• Objective: Reproduce every one of the items below word for word, leaving out the pictures.

• Data listing:
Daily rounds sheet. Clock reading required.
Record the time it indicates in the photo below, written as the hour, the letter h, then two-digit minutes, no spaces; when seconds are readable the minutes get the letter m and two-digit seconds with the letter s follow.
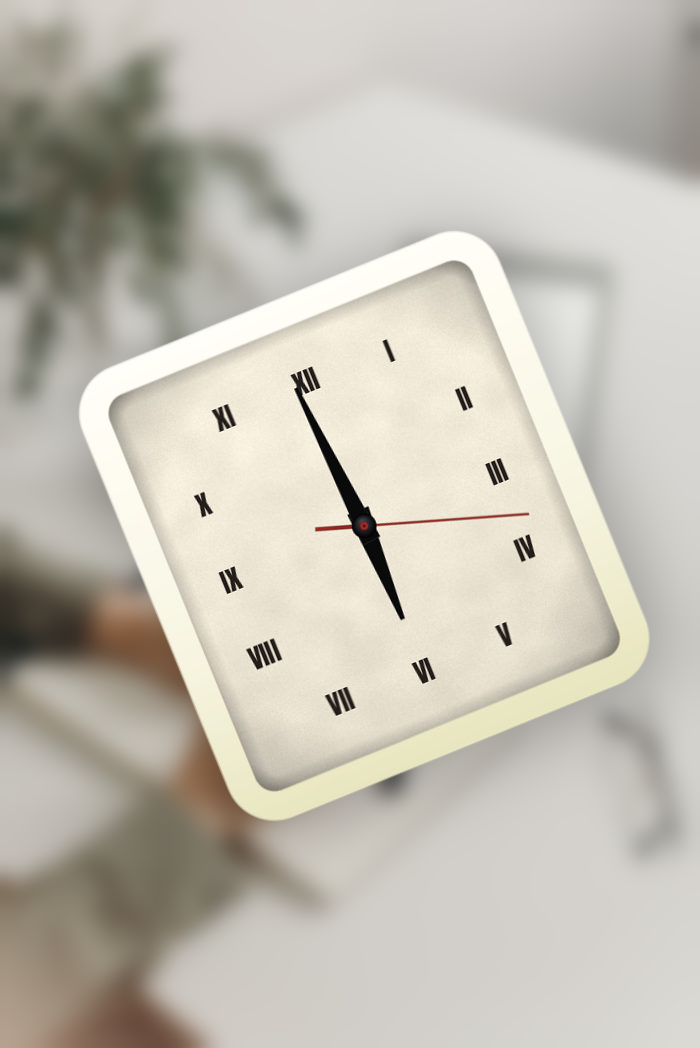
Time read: 5h59m18s
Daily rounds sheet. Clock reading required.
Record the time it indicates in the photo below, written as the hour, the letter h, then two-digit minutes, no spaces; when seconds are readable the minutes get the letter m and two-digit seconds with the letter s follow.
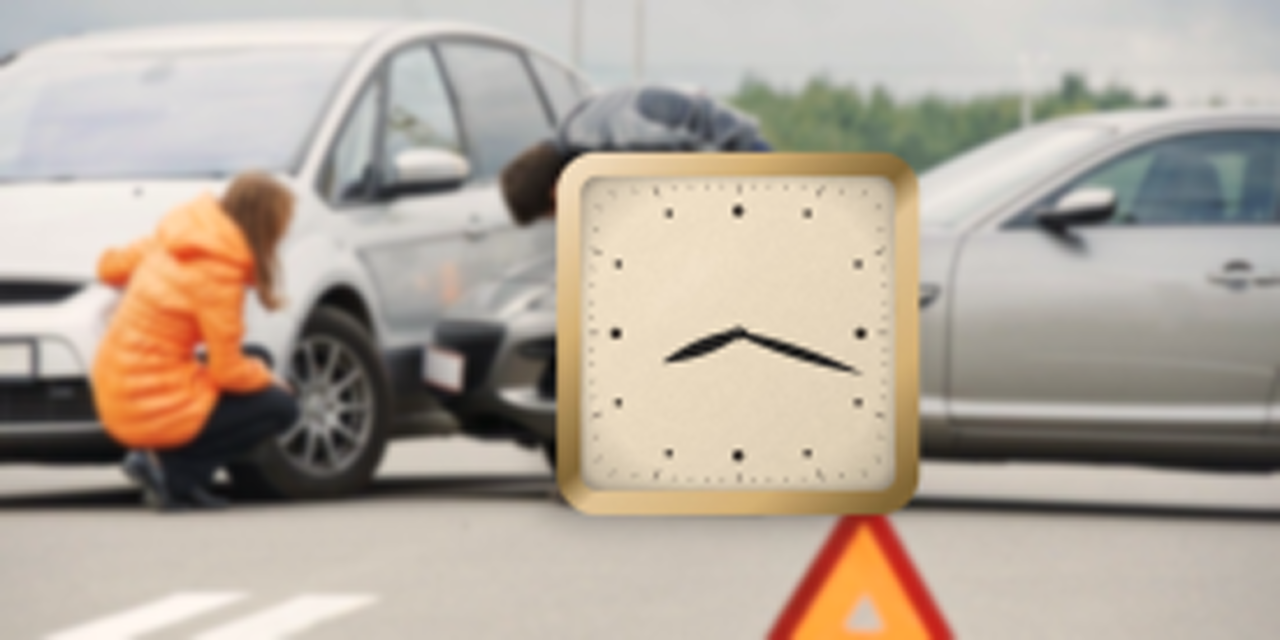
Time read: 8h18
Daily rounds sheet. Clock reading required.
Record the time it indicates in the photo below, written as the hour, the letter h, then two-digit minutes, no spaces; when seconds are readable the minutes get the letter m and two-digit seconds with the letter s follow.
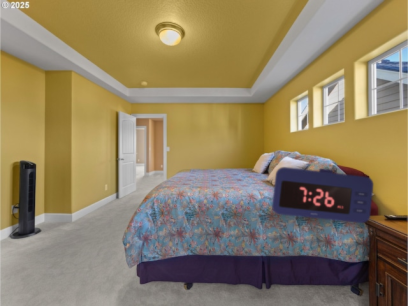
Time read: 7h26
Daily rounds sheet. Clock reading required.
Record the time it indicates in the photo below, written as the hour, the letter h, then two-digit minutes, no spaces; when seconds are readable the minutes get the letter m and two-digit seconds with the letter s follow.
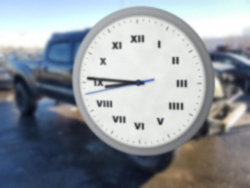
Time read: 8h45m43s
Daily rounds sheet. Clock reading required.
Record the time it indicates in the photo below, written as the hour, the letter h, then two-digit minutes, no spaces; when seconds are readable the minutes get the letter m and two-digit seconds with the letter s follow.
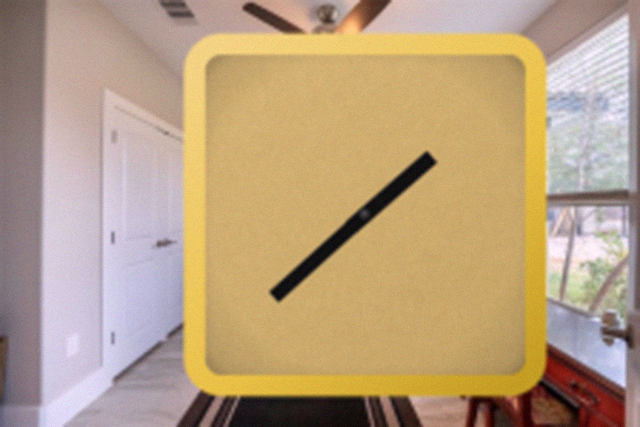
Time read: 1h38
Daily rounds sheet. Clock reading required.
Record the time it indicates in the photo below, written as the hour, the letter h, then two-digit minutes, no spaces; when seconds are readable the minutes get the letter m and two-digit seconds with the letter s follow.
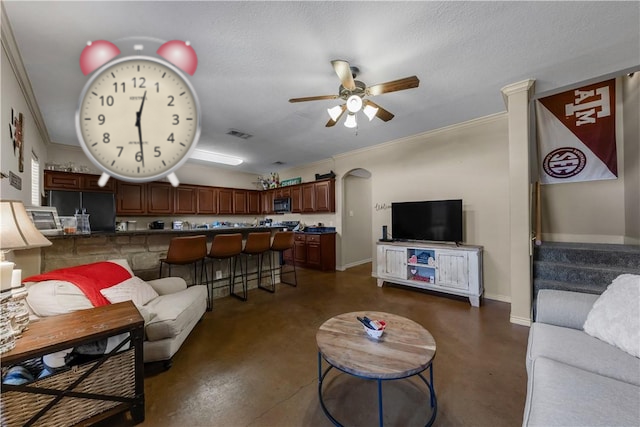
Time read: 12h29
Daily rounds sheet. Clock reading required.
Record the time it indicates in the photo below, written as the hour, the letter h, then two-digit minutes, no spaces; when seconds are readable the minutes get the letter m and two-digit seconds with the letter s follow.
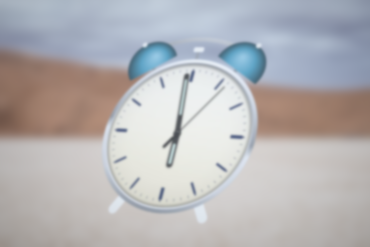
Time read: 5h59m06s
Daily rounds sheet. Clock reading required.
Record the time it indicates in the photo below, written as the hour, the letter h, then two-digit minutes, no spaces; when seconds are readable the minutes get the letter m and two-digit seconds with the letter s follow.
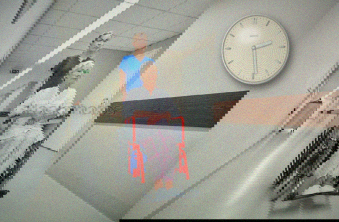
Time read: 2h29
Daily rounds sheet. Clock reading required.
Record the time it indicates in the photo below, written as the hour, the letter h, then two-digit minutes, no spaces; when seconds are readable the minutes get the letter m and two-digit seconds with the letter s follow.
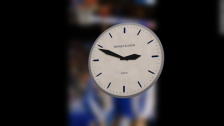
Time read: 2h49
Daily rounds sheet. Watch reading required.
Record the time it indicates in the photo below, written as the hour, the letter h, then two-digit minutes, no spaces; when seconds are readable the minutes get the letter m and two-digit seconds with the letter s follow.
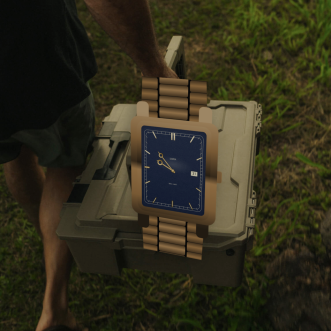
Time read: 9h53
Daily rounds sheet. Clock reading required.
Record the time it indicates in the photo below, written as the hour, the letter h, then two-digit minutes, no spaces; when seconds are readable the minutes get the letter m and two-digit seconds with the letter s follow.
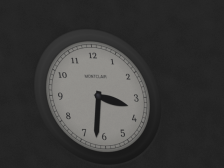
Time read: 3h32
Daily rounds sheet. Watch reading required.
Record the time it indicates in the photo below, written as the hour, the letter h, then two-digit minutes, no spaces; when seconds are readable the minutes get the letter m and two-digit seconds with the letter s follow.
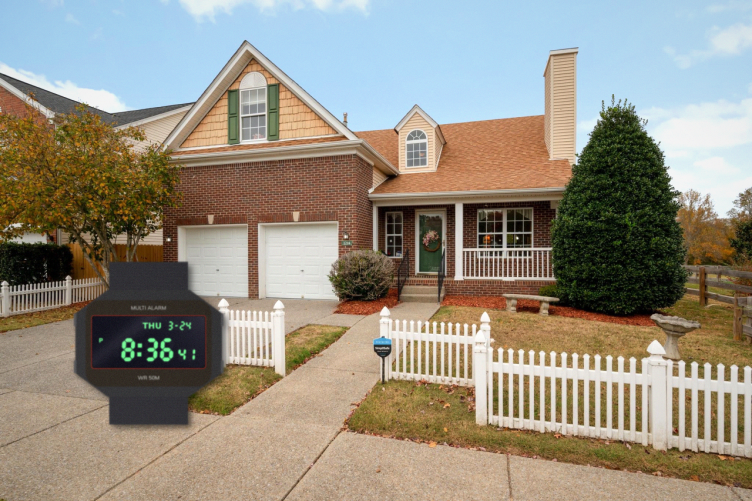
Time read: 8h36m41s
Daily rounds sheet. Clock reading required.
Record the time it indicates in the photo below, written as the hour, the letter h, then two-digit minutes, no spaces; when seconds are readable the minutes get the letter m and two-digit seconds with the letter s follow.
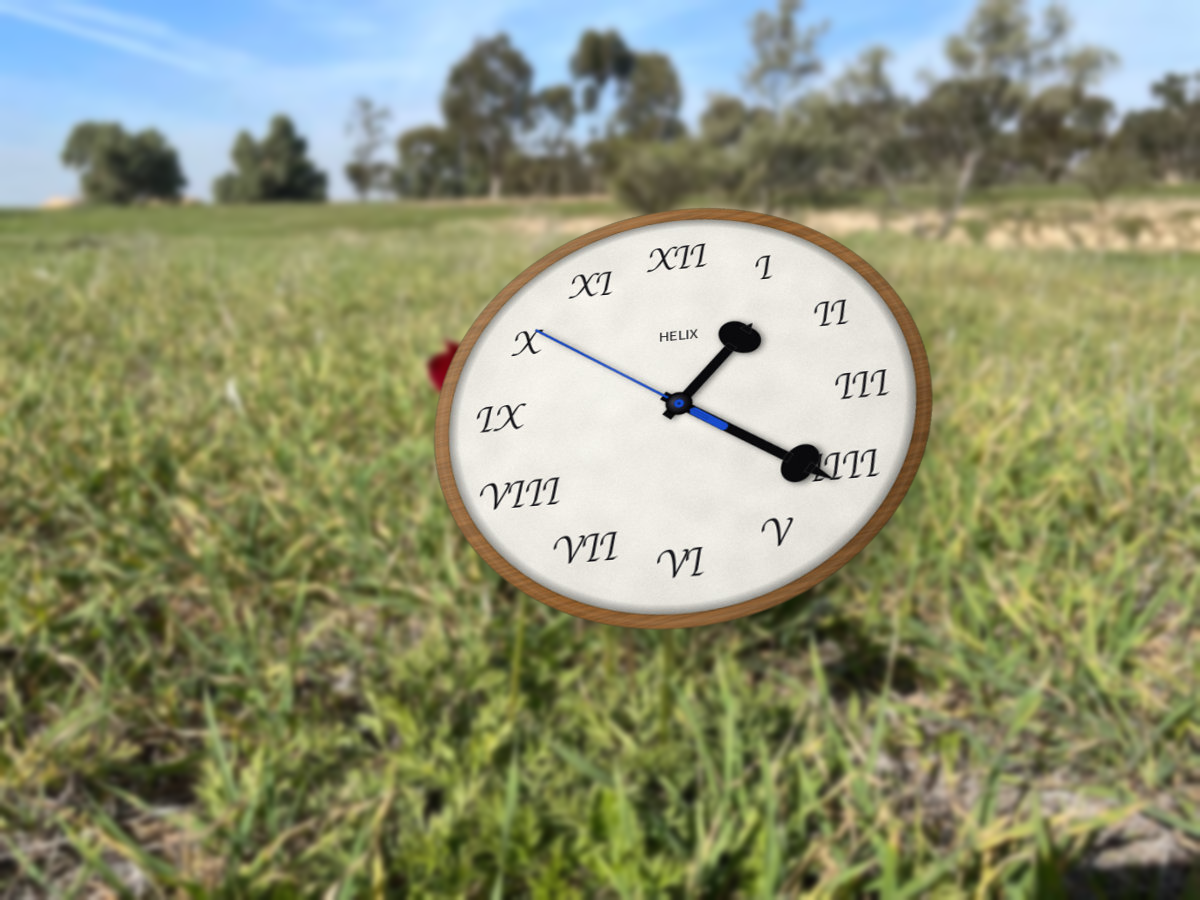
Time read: 1h20m51s
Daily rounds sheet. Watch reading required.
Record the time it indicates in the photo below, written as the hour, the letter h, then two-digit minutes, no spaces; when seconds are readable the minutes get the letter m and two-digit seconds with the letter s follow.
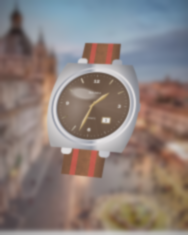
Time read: 1h33
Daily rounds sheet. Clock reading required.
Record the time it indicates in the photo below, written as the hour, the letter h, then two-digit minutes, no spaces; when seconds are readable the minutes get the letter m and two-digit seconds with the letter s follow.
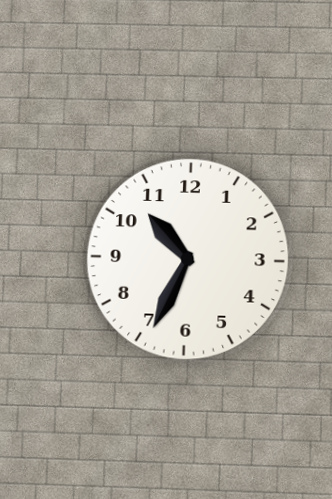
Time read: 10h34
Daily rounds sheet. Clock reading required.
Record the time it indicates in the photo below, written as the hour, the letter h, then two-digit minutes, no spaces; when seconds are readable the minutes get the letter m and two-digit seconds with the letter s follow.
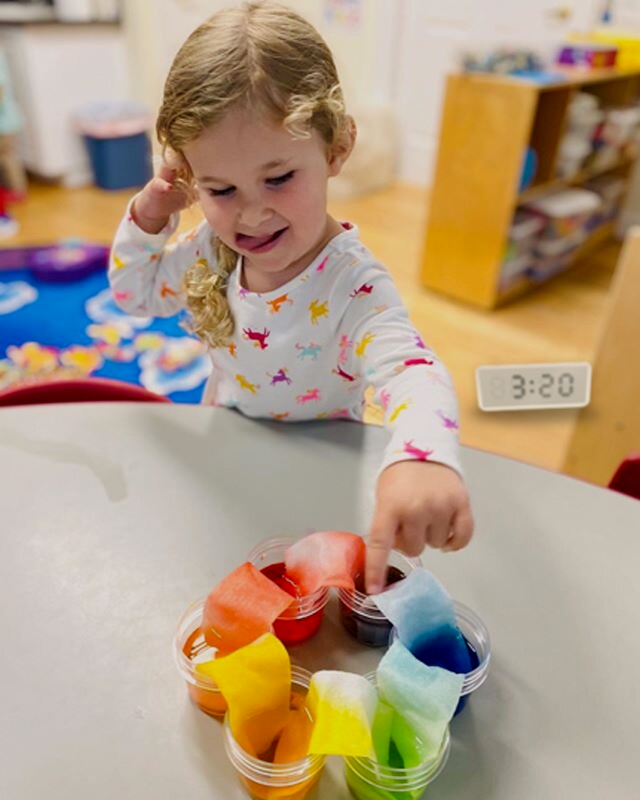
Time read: 3h20
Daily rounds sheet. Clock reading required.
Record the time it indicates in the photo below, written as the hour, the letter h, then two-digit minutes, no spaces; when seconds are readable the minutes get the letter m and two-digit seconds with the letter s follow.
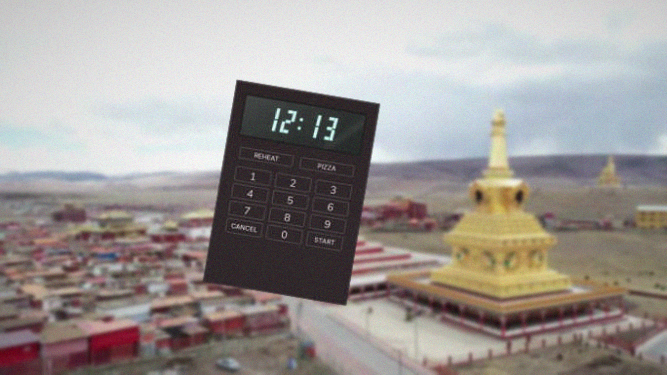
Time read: 12h13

• Output:
Daily rounds sheet. Clock reading required.
Record the time it indicates in the photo below, written as the hour, the letter h, then two-digit minutes, no spaces; when seconds are readable the minutes get the letter m and two-digit seconds with the letter s follow.
Time read: 5h59m18s
Daily rounds sheet. Clock reading required.
Record the time it indicates in the photo below, written as the hour, the letter h, then two-digit minutes, no spaces; when seconds are readable the minutes get the letter m and two-digit seconds with the letter s follow.
Time read: 8h18
Daily rounds sheet. Clock reading required.
Record the time it indicates in the photo below, written as the hour, the letter h, then two-digit minutes, no spaces; when seconds are readable the minutes get the letter m and two-digit seconds with the letter s follow.
Time read: 7h26
Daily rounds sheet. Clock reading required.
Record the time it indicates in the photo below, written as the hour, the letter h, then two-digit minutes, no spaces; when seconds are readable the minutes get the letter m and two-digit seconds with the letter s follow.
Time read: 8h45m43s
Daily rounds sheet. Clock reading required.
Record the time it indicates in the photo below, written as the hour, the letter h, then two-digit minutes, no spaces; when seconds are readable the minutes get the letter m and two-digit seconds with the letter s follow.
Time read: 1h38
Daily rounds sheet. Clock reading required.
Record the time it indicates in the photo below, written as the hour, the letter h, then two-digit minutes, no spaces; when seconds are readable the minutes get the letter m and two-digit seconds with the letter s follow.
Time read: 12h29
Daily rounds sheet. Clock reading required.
Record the time it indicates in the photo below, written as the hour, the letter h, then two-digit minutes, no spaces; when seconds are readable the minutes get the letter m and two-digit seconds with the letter s follow.
Time read: 5h59m06s
Daily rounds sheet. Clock reading required.
Record the time it indicates in the photo below, written as the hour, the letter h, then two-digit minutes, no spaces; when seconds are readable the minutes get the letter m and two-digit seconds with the letter s follow.
Time read: 2h29
Daily rounds sheet. Clock reading required.
Record the time it indicates in the photo below, written as the hour, the letter h, then two-digit minutes, no spaces; when seconds are readable the minutes get the letter m and two-digit seconds with the letter s follow.
Time read: 2h49
Daily rounds sheet. Watch reading required.
Record the time it indicates in the photo below, written as the hour, the letter h, then two-digit minutes, no spaces; when seconds are readable the minutes get the letter m and two-digit seconds with the letter s follow.
Time read: 9h53
Daily rounds sheet. Clock reading required.
Record the time it indicates in the photo below, written as the hour, the letter h, then two-digit minutes, no spaces; when seconds are readable the minutes get the letter m and two-digit seconds with the letter s follow.
Time read: 3h32
Daily rounds sheet. Watch reading required.
Record the time it indicates in the photo below, written as the hour, the letter h, then two-digit minutes, no spaces; when seconds are readable the minutes get the letter m and two-digit seconds with the letter s follow.
Time read: 8h36m41s
Daily rounds sheet. Clock reading required.
Record the time it indicates in the photo below, written as the hour, the letter h, then two-digit minutes, no spaces; when seconds are readable the minutes get the letter m and two-digit seconds with the letter s follow.
Time read: 1h20m51s
Daily rounds sheet. Watch reading required.
Record the time it indicates in the photo below, written as the hour, the letter h, then two-digit minutes, no spaces; when seconds are readable the minutes get the letter m and two-digit seconds with the letter s follow.
Time read: 1h33
Daily rounds sheet. Clock reading required.
Record the time it indicates in the photo below, written as the hour, the letter h, then two-digit minutes, no spaces; when seconds are readable the minutes get the letter m and two-digit seconds with the letter s follow.
Time read: 10h34
Daily rounds sheet. Clock reading required.
Record the time it indicates in the photo below, written as the hour, the letter h, then two-digit minutes, no spaces; when seconds are readable the minutes get the letter m and two-digit seconds with the letter s follow.
Time read: 3h20
Daily rounds sheet. Clock reading required.
Record the time it indicates in the photo below, written as the hour, the letter h, then two-digit minutes, no spaces; when seconds are readable the minutes get the letter m and two-digit seconds with the letter s follow.
Time read: 12h13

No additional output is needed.